» MATERIAL TO PROCESS:
####

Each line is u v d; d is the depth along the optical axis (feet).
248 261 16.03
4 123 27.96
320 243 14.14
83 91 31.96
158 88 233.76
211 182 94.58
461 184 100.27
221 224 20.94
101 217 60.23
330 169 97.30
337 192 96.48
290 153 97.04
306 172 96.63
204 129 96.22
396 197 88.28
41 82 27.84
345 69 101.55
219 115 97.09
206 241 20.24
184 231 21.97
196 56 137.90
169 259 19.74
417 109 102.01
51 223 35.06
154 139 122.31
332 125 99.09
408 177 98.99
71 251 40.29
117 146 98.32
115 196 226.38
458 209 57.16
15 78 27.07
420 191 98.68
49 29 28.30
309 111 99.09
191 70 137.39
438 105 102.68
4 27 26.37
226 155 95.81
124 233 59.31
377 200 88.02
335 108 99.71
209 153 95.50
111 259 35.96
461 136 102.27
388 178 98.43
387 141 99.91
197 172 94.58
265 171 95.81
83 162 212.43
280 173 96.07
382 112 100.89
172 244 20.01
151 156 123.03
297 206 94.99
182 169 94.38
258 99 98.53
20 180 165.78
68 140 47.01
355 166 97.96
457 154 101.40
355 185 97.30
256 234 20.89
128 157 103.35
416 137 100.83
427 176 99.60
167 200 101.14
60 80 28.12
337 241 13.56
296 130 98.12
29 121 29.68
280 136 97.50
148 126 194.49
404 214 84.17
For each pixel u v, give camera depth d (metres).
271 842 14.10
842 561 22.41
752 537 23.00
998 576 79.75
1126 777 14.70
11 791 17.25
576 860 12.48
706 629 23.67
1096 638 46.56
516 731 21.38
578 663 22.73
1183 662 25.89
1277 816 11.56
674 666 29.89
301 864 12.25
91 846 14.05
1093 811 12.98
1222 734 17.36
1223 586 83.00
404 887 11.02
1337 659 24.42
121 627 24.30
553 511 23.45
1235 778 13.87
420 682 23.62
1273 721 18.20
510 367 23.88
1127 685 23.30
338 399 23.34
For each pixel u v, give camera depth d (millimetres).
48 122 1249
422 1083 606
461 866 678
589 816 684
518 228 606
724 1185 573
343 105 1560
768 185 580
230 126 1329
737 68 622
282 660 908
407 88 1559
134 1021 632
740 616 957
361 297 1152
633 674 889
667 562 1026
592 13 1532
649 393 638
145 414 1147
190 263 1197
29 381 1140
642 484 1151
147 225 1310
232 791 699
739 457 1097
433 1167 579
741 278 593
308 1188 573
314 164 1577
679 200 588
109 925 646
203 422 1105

####

» TASK INSTRUCTIONS:
The lines to copy are those in the listing that contain the word "give".

» EXERCISE RESULT:
For each pixel u v, give camera depth d (metres).
For each pixel u v, give camera depth d (millimetres).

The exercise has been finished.